You don't have to take our word for it: open the Stats menu, read the journal, push back if you see a gap.
This transparency is voluntary, and it is a product commitment. If at any point this traceability disappears or becomes incomplete, that is a problem. Write to us (contact section).
12. Your rights
Under the General Data Protection Regulation and the French « Informatique et Libertés » Act, you have the following rights over your personal data.
- Right of access. You can ask what personal data Black Pearl Retail & Consulting SARL holds about you.
- Right to rectification. You can ask for inaccurate personal data to be corrected.
- Right to erasure (« right to be forgotten »). You can ask for your data to be deleted. Locally: it is immediate from the application. On the synchronization server: within 30 days.
- Right to data portability. You can retrieve your rules, preferences and history in a reusable format (JSON).
- Right to object. You can object to a specific processing.
- Right to withdraw consent at any time. In particular, you can revoke Bostaji's access from your account settings (Google or Microsoft), remove an IMAP mailbox's credentials from Bostaji, and uninstall the application.
- Right to lodge a complaint with a supervisory authority. In France, that is the CNIL (Commission Nationale de l'Informatique et des Libertés). You can contact it directly without notifying us.
To exercise any of these rights, write to bostaji@bostaji.app.

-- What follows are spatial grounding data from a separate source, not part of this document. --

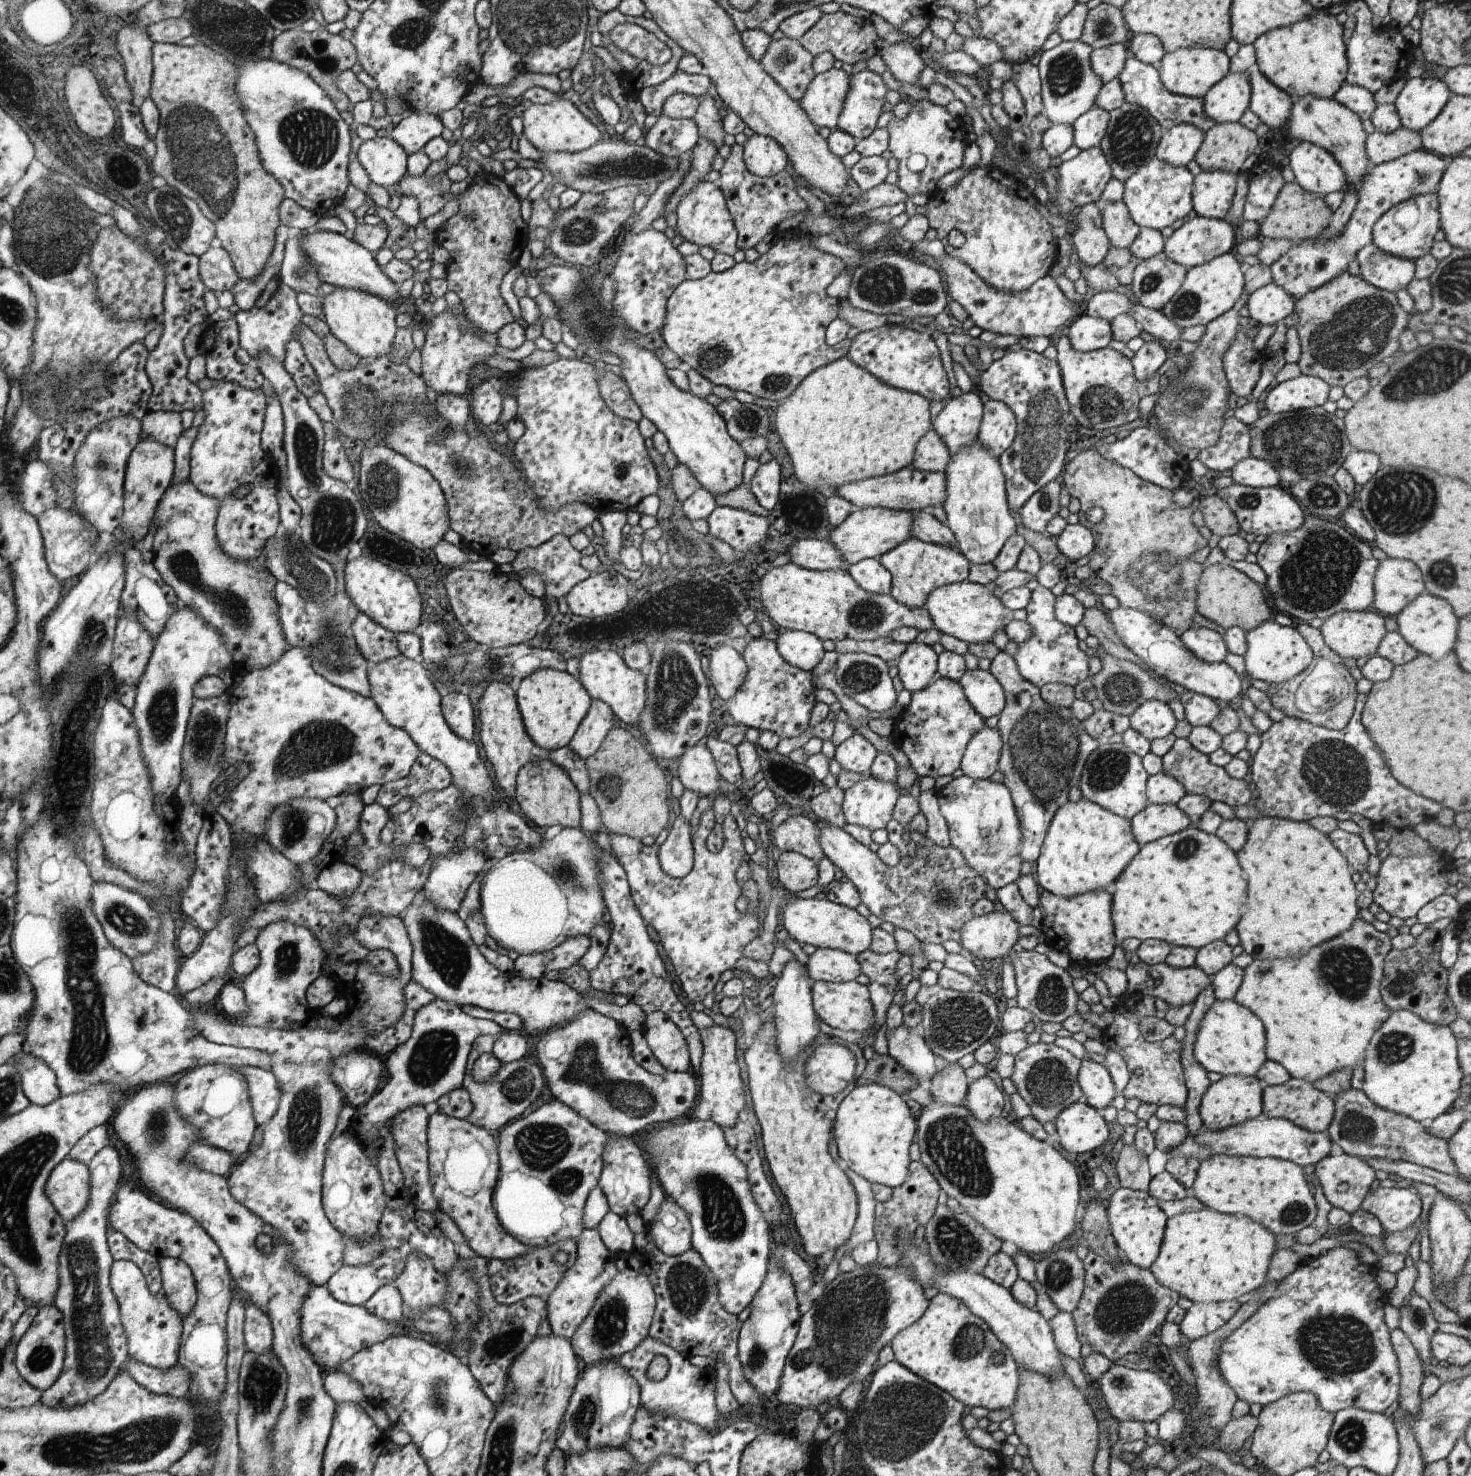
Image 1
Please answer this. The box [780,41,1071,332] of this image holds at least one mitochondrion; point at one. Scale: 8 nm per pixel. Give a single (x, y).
(883, 284)

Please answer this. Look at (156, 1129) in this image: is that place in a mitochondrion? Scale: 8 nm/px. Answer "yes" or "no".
yes

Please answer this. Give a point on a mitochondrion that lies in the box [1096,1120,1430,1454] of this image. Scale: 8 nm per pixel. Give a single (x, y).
(1336, 1345)

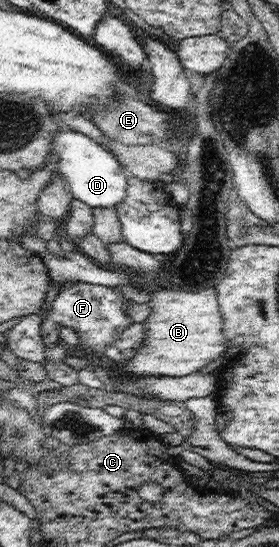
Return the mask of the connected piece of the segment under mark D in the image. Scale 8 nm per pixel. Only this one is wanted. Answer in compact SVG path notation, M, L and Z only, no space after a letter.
M58 132L52 144L51 155L57 154L56 171L65 178L72 197L90 208L111 208L125 197L128 174L110 151L80 132Z

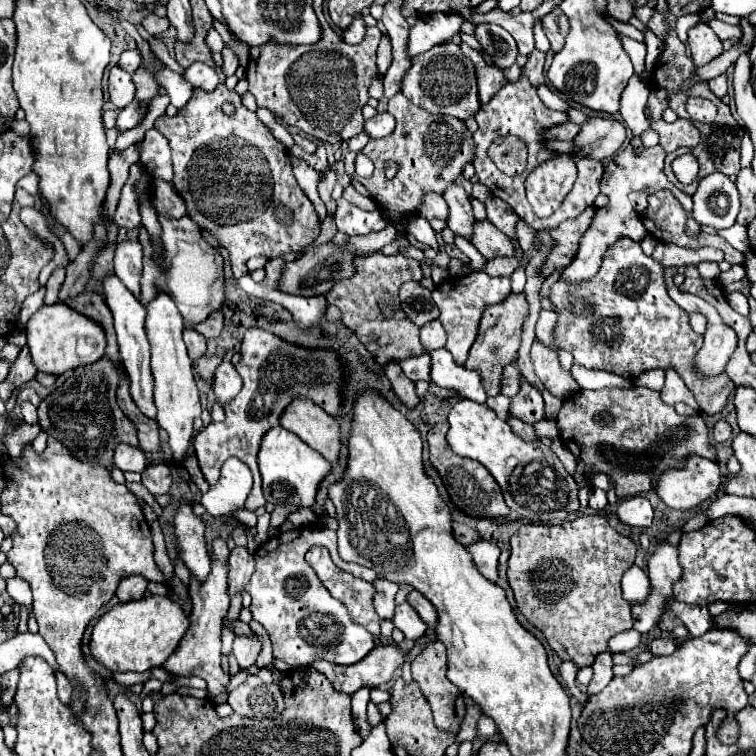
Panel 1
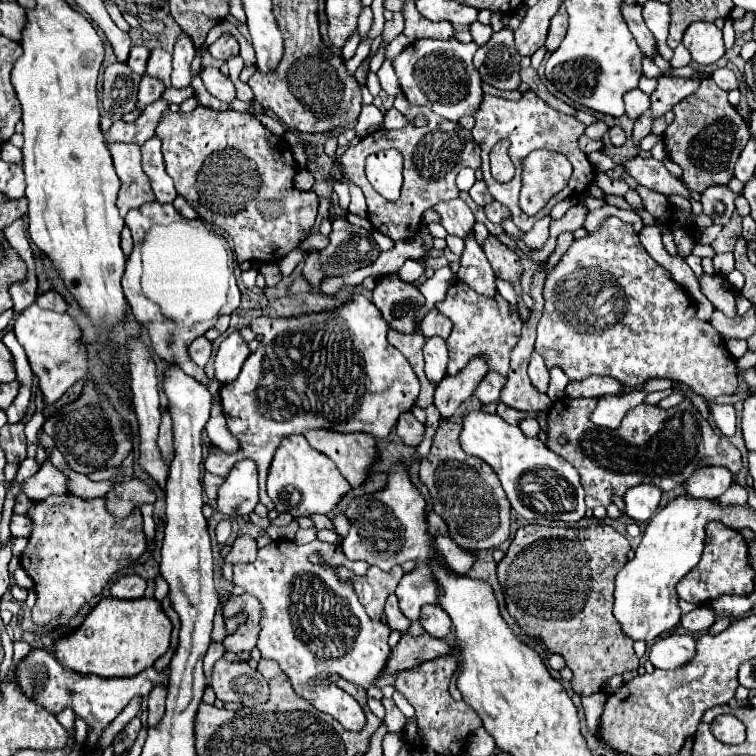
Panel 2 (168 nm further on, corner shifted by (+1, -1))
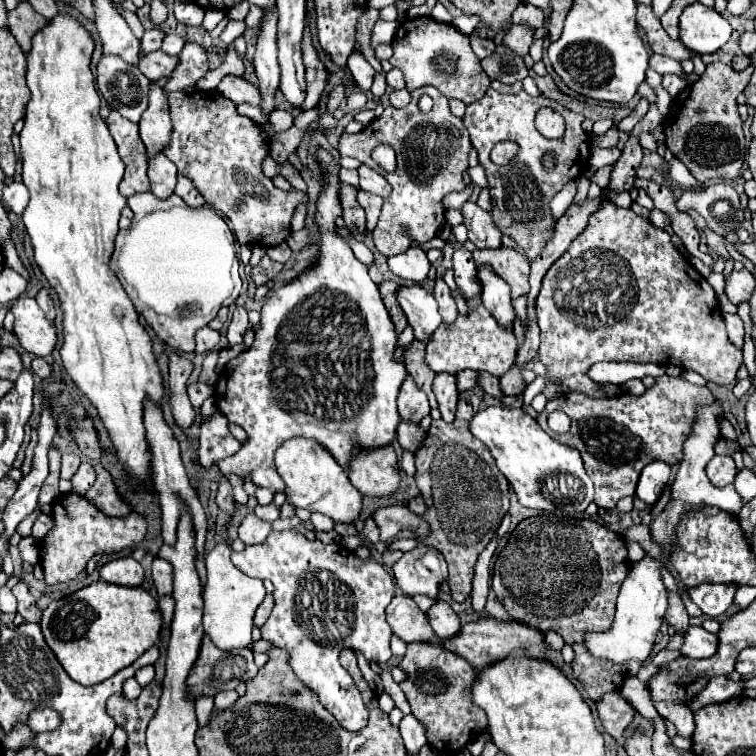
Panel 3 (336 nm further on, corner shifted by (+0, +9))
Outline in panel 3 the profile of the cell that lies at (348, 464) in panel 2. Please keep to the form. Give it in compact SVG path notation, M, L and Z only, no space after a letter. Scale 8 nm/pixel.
M393 447L357 451L347 471L349 481L369 497L391 497L399 489L399 459Z

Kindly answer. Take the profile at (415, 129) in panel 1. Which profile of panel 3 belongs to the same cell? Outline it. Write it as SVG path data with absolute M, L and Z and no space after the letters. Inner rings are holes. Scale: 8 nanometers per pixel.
M431 85L421 87L411 93L411 103L405 109L393 109L385 107L383 115L375 119L371 125L367 125L357 135L343 133L339 139L339 155L355 157L361 163L373 167L374 170L385 175L387 181L393 187L393 193L385 199L383 211L379 217L377 227L373 229L373 241L375 247L383 255L399 255L409 249L411 239L417 239L419 243L427 243L443 229L445 223L445 209L441 205L441 199L451 191L463 191L463 171L467 169L467 153L469 153L469 135L465 131L465 125L461 119L457 119L449 111L447 97L433 89ZM429 95L433 99L433 109L429 115L425 115L419 109L419 97ZM411 115L411 119L407 119ZM377 145L391 145L397 155L397 169L394 173L387 173L371 159L371 151ZM401 227L409 227L409 235L401 231Z

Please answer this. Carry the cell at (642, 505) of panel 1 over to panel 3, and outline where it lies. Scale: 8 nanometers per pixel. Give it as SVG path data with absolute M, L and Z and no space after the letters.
M651 461L649 465L645 465L645 469L641 471L641 477L639 477L639 483L637 483L637 497L643 501L643 503L655 503L665 485L669 483L671 479L671 467L669 463L665 461Z

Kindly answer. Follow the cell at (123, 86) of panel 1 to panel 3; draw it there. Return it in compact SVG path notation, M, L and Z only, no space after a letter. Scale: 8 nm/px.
M105 55L101 57L97 65L97 89L109 103L109 107L117 109L125 119L139 123L143 111L147 109L147 91L149 91L149 79L133 65L125 65L125 61L117 55Z

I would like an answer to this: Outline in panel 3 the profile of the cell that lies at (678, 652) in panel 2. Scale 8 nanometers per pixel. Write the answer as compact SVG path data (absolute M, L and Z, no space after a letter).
M689 627L681 655L691 659L707 659L713 657L713 653L717 653L717 635L705 631L703 627Z

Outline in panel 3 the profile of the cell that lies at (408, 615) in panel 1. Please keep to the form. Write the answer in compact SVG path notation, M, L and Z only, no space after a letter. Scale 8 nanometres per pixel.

We will reply within one month at most, in line with Article 12 GDPR.
13. Required Google disclosures
Bostaji uses Google API Services to connect to your Gmail inbox.
Bostaji's use and transfer to any other app of information received from Google APIs will adhere to the Google API Services User Data Policy, including the Limited Use requirements.
Concretely, and in compliance with the Limited Use Policy:
- Data received via Google APIs is used only to provide and improve user-facing email sorting features of Bostaji.
- This data is never transferred to third parties, except (a) as necessary to provide or improve user-facing features, (b) for security reasons, or (c) to comply with a legal obligation.
- This data is never used for advertising, including targeted or personalized advertising.
- This data is never used to train generalized AI models.
- No human employee or contractor of Black Pearl Retail & Consulting SARL reads the content of your emails, except (a) with your explicit permission, (b) for security reasons, (c) to comply with a legal obligation, or (d) where data is aggregated and used for internal anonymized purposes.
For Outlook/Microsoft, Bostaji accesses your mailbox via Microsoft Graph, in compliance with the Microsoft APIs Terms of Use and following the same limited-use principle: the data is used only for the user-facing sorting features, never for advertising or to train generalized AI models. For an IMAP mailbox, Bostaji connects directly to your provider with your credentials, without going through any third-party API platform.
14. Changes to this policy
This policy may evolve. When we change it, we update the effective date at the top of the page. For material changes (adding a sub-processor, modifying the scope of data processed, adding a new purpose), we notify you by email at least 30 days before the new version takes effect.
Previous versions of this policy remain available for legal traceability, on request to bostaji@bostaji.app.
15. How to reach us
For any question relating to this policy or to your personal data:
- General contact email: bostaji@bostaji.app
- GDPR requests email (access, rectification, erasure, portability): bostaji@bostaji.app
- Postal address: 8 impasse des capucins, 68730 Blotzheim, France
For any concern about your rights, you can also contact the CNIL directly, without notifying us.
Privacy policy of Bostaji — version 1.0 — working draft.
Effective date: [TO BE FILLED at publication].
Operator: Black Pearl Retail & Consulting SARL — RCS Mulhouse 930 789 862 — 8 impasse des capucins, 68730 Blotzheim, France.